#### [Document passage]
-------

Fig. 5. — Disruption of liver LPL impaired postprandial TG clearance. A: Postprandial TG clearance test. Four-month-old male mice were administered corn oil by gavage following a 16 h fast, and plasma TG levels were determined at the indicated time points. Area under curve (AUC) was plotted with the indicated values. B: VLDL secretion test. Male mice at the age of ∼3–4 months were ip injected with the LPL inhibitor, P407, and plasma TG levels were determined at the indicated time points. Results represent the mean ± SEM. *P < 0.05 versus control; n = ∼4–5 for each group.

Considering the possibility that Alb-Cre-mediated deletion of LPL in neonatal mice might affect liver development or the expression of LPL-related genes, which could influence TG and cholesterol metabolism, we took another approach to conditional ablation of the hepatic Lpl gene in adult mice. Cre recombinase was specifically delivered to the hepatocytes of adult Lpl^flox/flox mice by infusion of Cre-expressing recombinant adenoviruses (Ad-Cre). Two weeks after adenovirus delivery, the mice were subjected to phenotypic analysis. Compared with Ad-GFP control mice, Ad-Cre administration in Lpl^flox/flox mice reduced Lpl mRNA levels by 80.7% in liver, without significant changes of expression in other tissues, e.g., heart, skeletal muscle, and white adipose tissue (WAT) (Fig. 6A). As a result, plasma LPL mass was decreased by 20.2% in the heparinized mice lacking Lpl in adult liver (Fig. 6B), with significant elevation in plasma TG and TC levels (Fig. 6C), and TG clearance was significantly impaired at 2 h after corn oil gavage compared with control (Fig. 6D). These results suggest that hepatic LPL has a role in plasma lipid homeostasis at adulthood.

-------

[Joint position lists]
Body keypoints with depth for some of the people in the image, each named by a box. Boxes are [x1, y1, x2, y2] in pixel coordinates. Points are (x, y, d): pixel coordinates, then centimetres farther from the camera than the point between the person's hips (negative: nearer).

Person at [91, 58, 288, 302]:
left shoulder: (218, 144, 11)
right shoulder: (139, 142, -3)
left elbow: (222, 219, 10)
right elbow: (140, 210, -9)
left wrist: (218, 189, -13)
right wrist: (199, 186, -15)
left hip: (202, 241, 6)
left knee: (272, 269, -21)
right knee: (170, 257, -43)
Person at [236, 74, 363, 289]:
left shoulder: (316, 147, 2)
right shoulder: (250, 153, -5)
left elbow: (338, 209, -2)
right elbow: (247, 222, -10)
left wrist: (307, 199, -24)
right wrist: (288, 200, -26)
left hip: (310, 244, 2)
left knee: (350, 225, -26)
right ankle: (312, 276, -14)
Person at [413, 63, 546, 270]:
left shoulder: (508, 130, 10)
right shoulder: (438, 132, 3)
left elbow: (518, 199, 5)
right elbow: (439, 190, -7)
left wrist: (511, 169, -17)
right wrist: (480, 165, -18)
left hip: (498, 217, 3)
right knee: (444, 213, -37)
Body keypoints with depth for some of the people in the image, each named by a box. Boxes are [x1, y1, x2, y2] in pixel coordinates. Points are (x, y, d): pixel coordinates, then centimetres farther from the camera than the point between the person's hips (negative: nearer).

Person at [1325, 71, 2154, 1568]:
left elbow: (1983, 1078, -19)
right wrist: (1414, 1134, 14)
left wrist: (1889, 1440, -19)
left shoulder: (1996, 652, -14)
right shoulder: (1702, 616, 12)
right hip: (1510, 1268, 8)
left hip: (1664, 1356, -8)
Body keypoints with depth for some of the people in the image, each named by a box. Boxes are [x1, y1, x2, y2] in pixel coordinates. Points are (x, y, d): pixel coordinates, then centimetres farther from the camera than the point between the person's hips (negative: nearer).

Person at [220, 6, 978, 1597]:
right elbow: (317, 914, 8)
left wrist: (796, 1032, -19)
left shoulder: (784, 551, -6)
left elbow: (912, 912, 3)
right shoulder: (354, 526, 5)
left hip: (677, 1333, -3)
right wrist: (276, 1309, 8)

-------

#### [Work required]
Rewrite everything in the liver LPL text from "Fig. 5. — Disruption" down to "for each group.", putting "animals" wherever "mice" appears.

#### [Result for this exercise]
Fig. 5. — Disruption of liver LPL impaired postprandial TG clearance. A: Postprandial TG clearance test. Four-month-old male animals were administered corn oil by gavage following a 16 h fast, and plasma TG levels were determined at the indicated time points. Area under curve (AUC) was plotted with the indicated values. B: VLDL secretion test. Male animals at the age of ∼3–4 months were ip injected with the LPL inhibitor, P407, and plasma TG levels were determined at the indicated time points. Results represent the mean ± SEM. *P < 0.05 versus control; n = ∼4–5 for each group.